**Extract provided:**
-- Opening Marker --

Control of magnetic anisotropy by orbital hybridization with charge transfer in (La0.67Sr0.33MnO3)n/(SrTiO3)n superlattice

The chemical asymmetry at the hetero-structure interface offers an effective opportunity to design desirable electronic structures by controlling charge transfer and orbital hybridization across the interface. However, controlling the hetero-interface remains a daunting task. Here, we report the modulation of interfacial coupling of (La0.67Sr0.33MnO3)n/(SrTiO3)n superlattices by manipulating the periodic thickness with n unit cells of SrTiO3 and n unit cells of La0.67Sr0.33MnO3 with a fixed thickness of ~120 unit cells. The easy axis of magnetic anisotropy rotates ~45° towards the out-of-plane direction from n = 10 to n = 2 at reduced temperature TRe = T/TS = 0.87, where TS is the temperature at the onset of magnetization. Transmission electron microscopy reveals an enlarged tetragonal ratio >1 with breaking of volume conservation around the (La0.67Sr0.33MnO3)n/(SrTiO3)n interface and electronic charge transfer from Mn to Ti 3d orbitals across the interface. Orbital hybridization accompanying the charge transfer results in preferred occupancy of $${3d}_{3z^2-r^2}$$ 3 d 3 z 2 - r 2 orbitals at the interface and induces a stronger electronic hopping integral and interfacial magnetic anisotropy along the out-of-plane direction, which contributes to the rotation towards the out-of-plane direction of an effective magnetic easy axis for n = 2. We demonstrate that interfacial orbital hybridization with charge transfer in the superlattice of strongly correlated oxides may be a promising approach to tailor electronic and magnetic properties in device applications.

-- Closing Marker --

**Entries provided:**
-- Opening Marker --

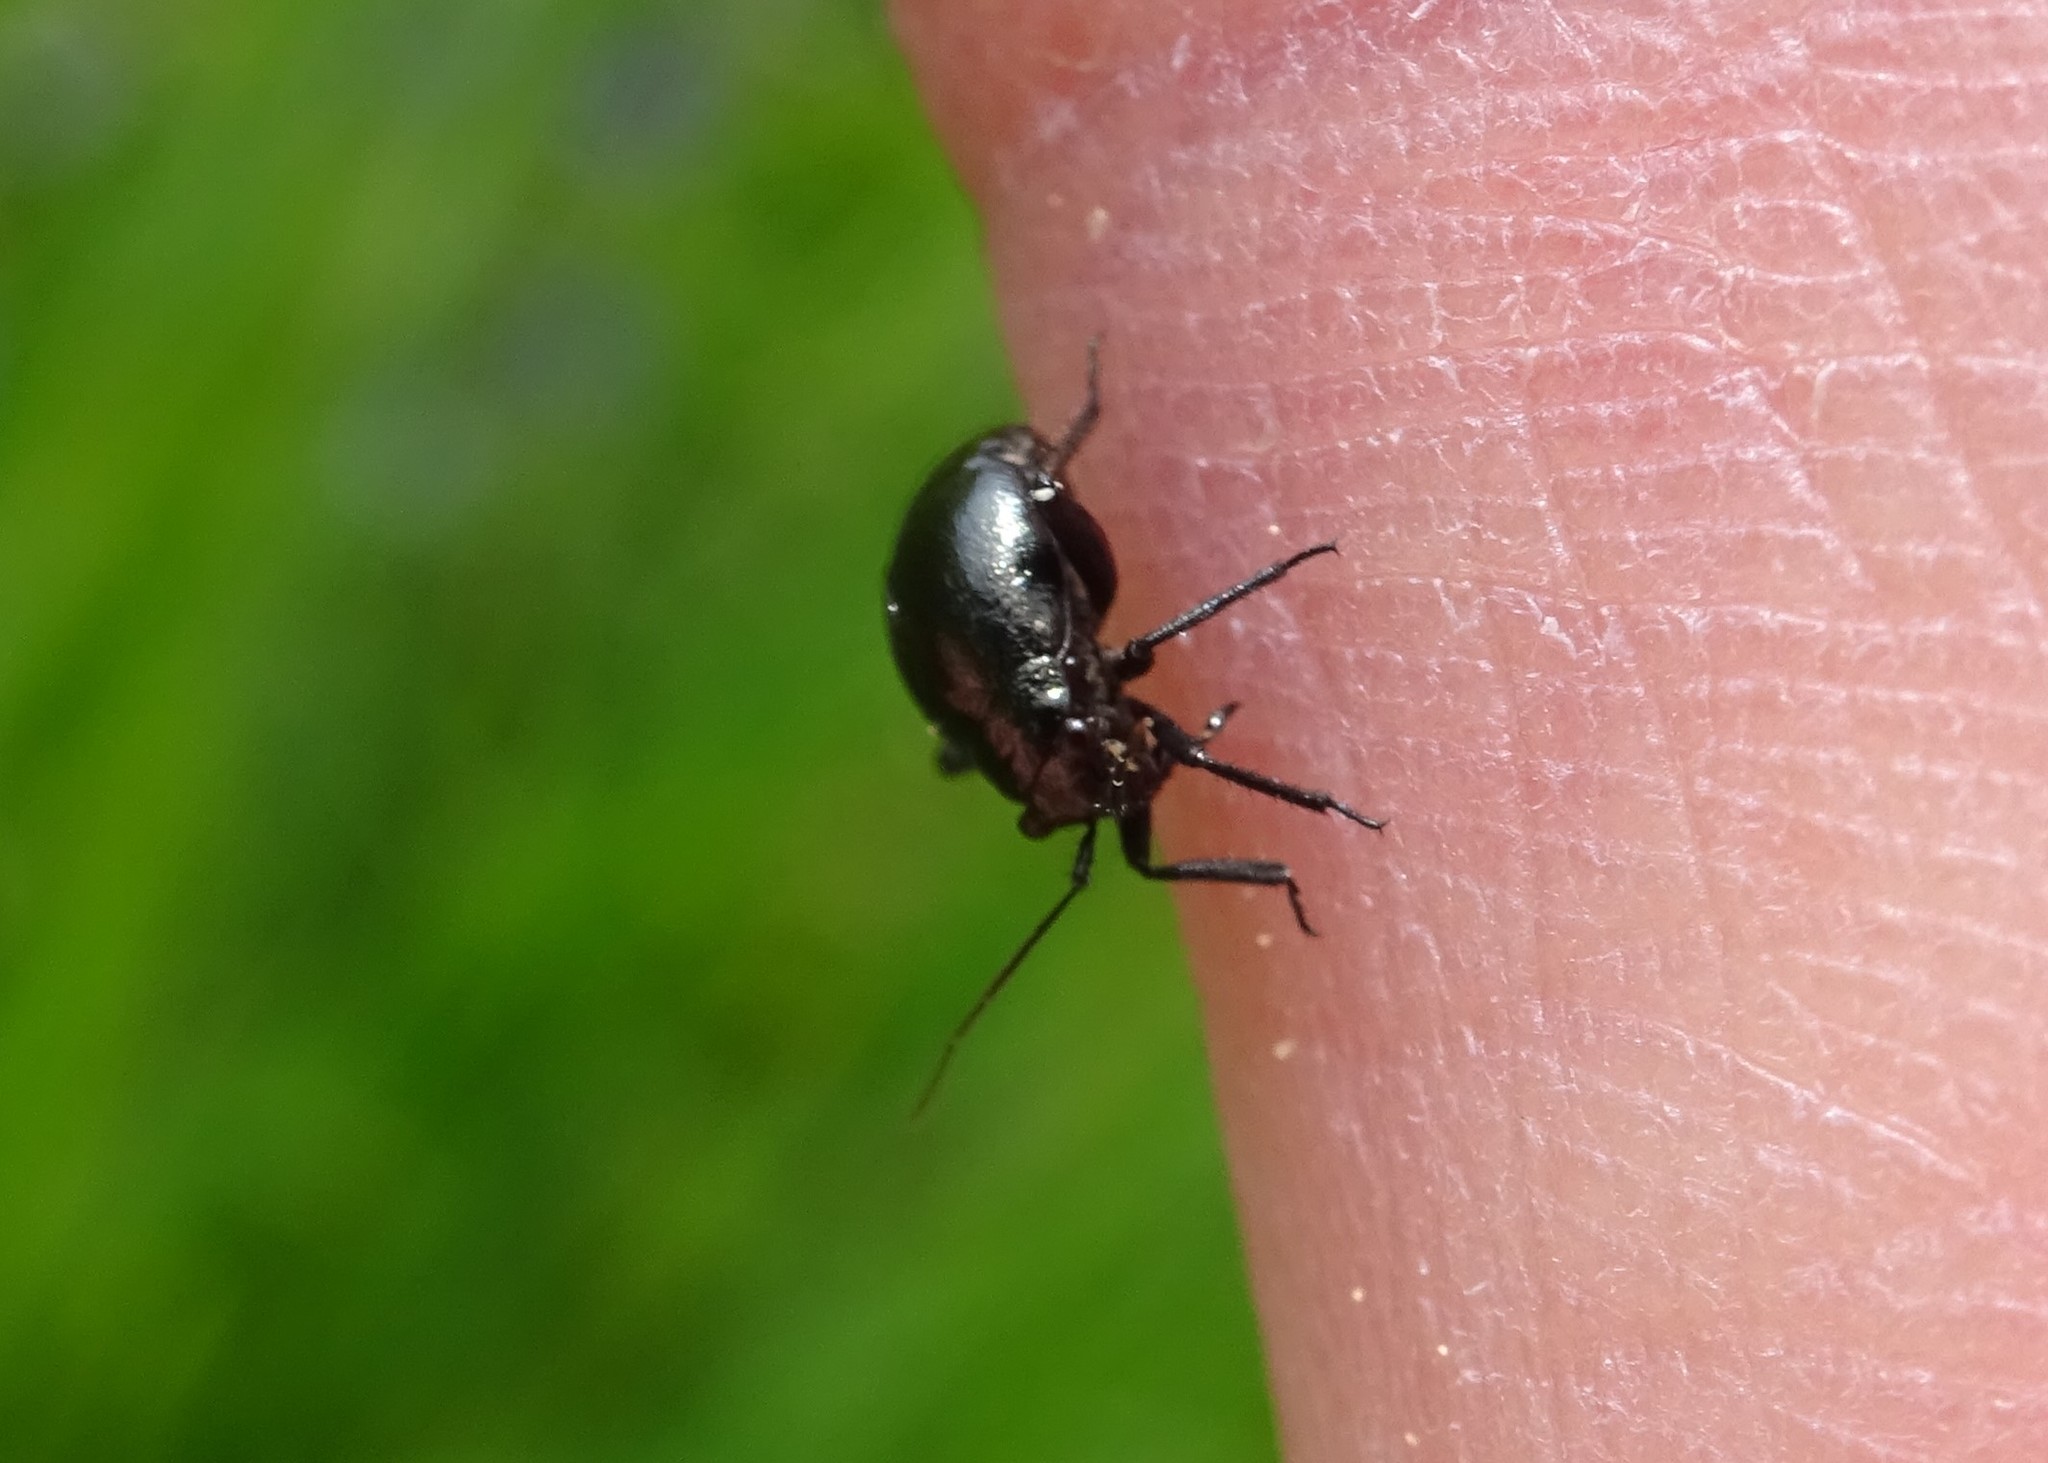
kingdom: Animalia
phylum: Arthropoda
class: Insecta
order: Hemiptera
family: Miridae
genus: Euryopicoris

-- Closing Marker --
-- Opening Marker --

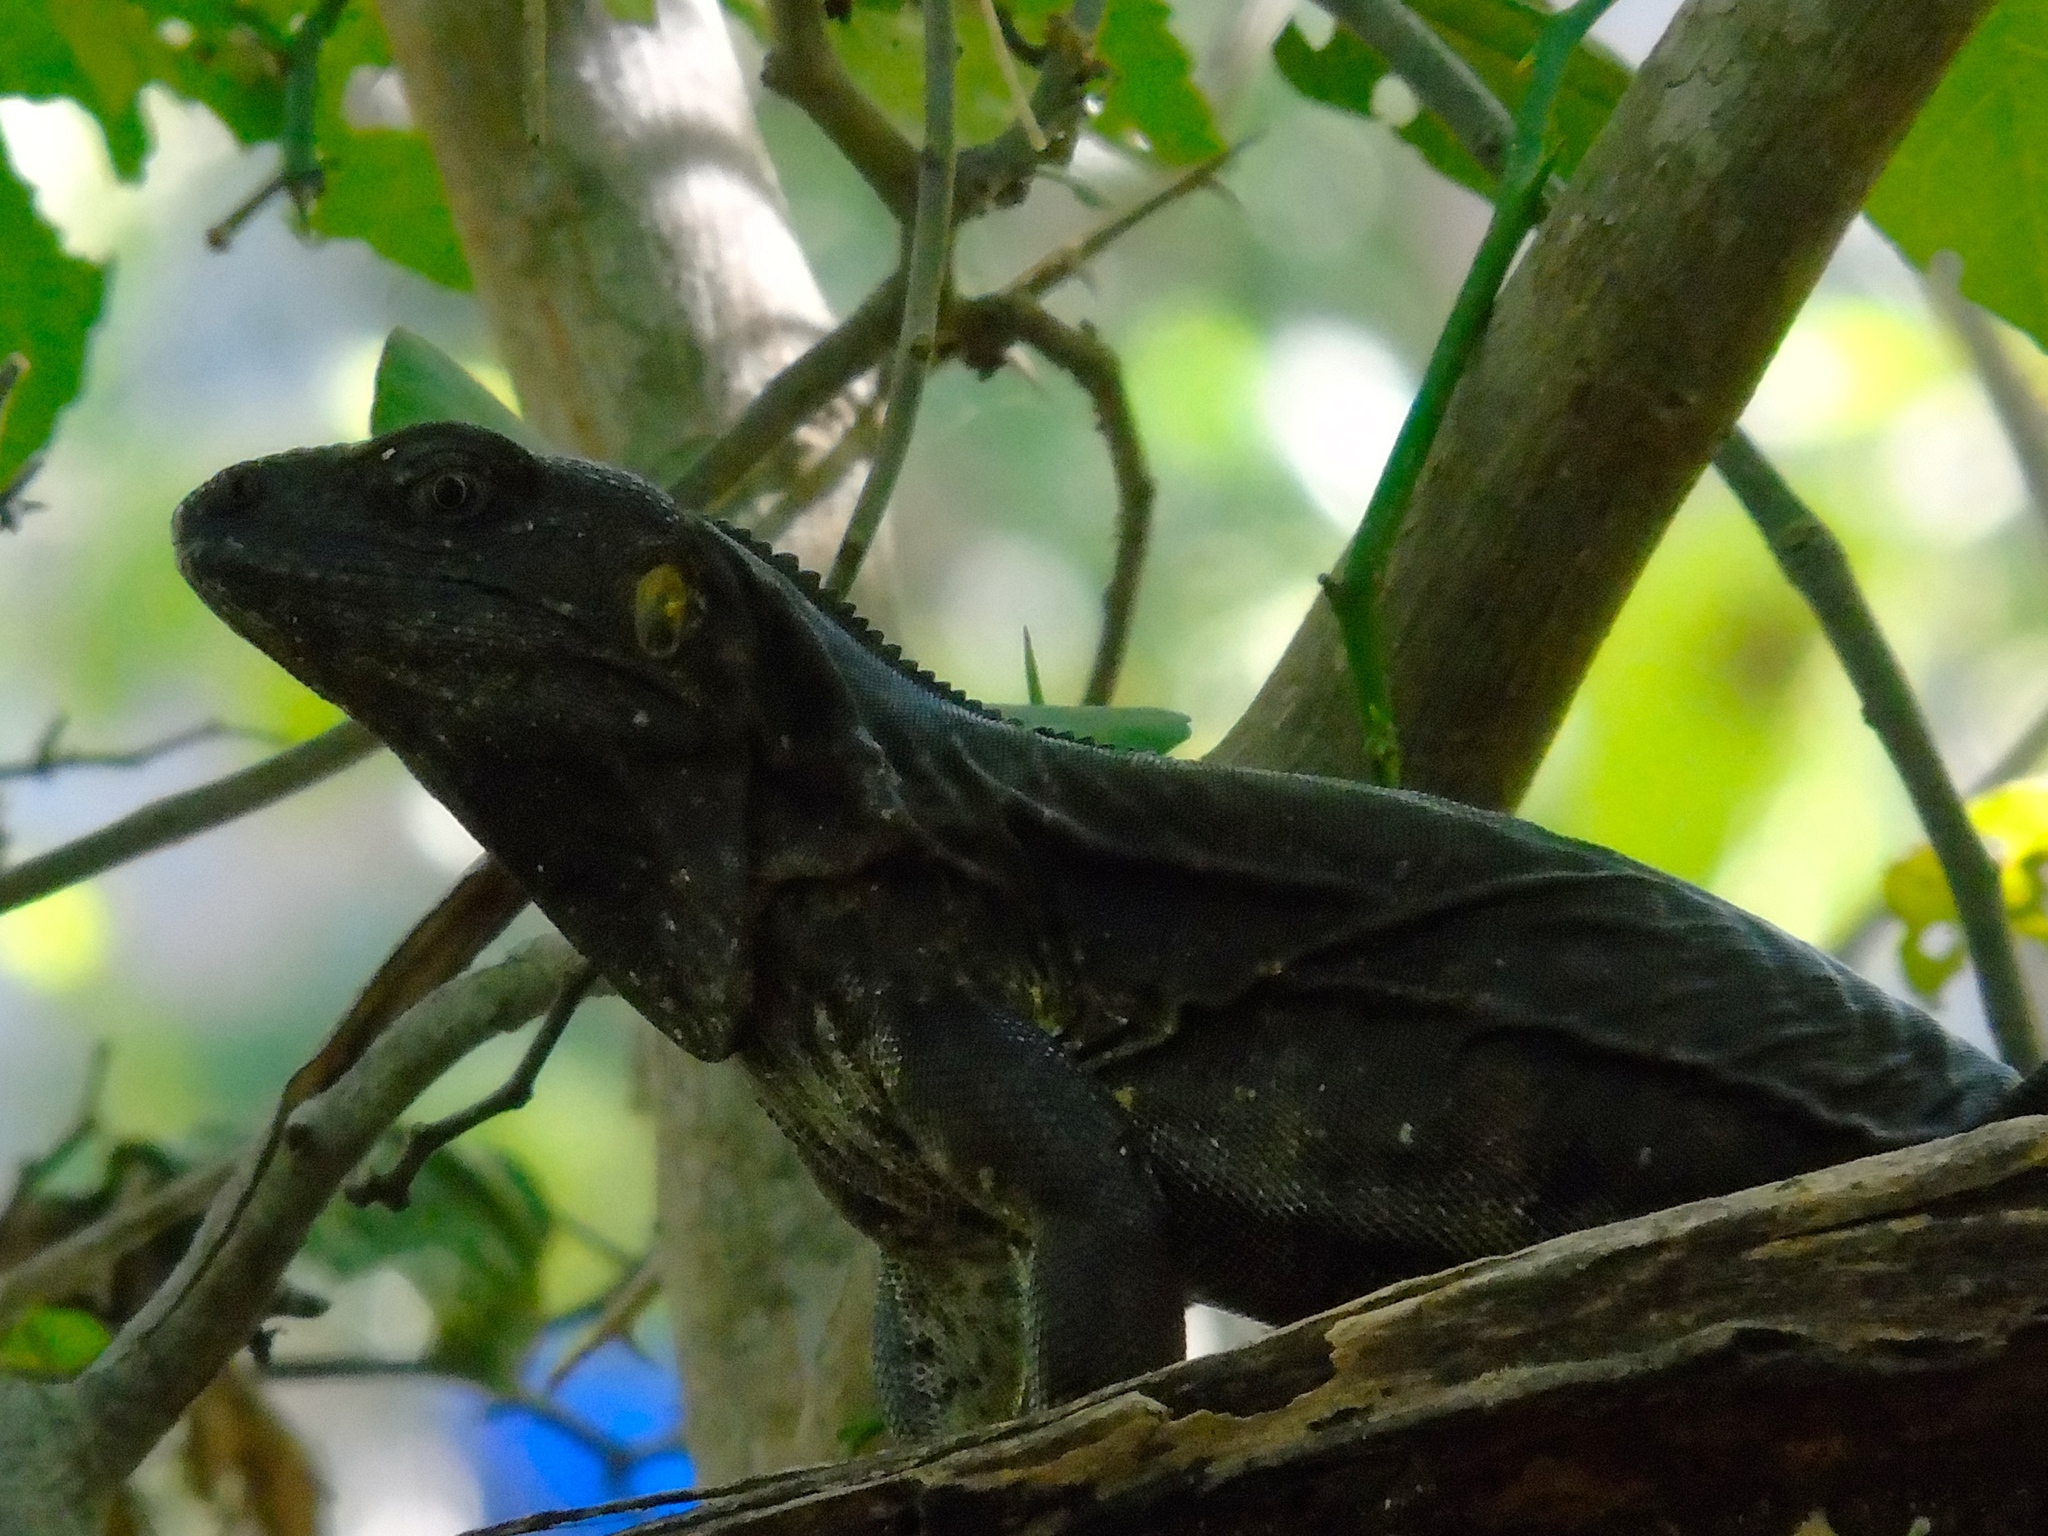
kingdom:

-- Closing Marker --

**Work required:** List every finding that the superlattice abstract attributes to transmission electron microscopy.

**Solution for this problem:**
- An enlarged tetragonal ratio >1 around the (La0.67Sr0.33MnO3)n/(SrTiO3)n interface
- Breaking of volume conservation around that interface
- Electronic charge transfer from Mn to Ti 3d orbitals across the interface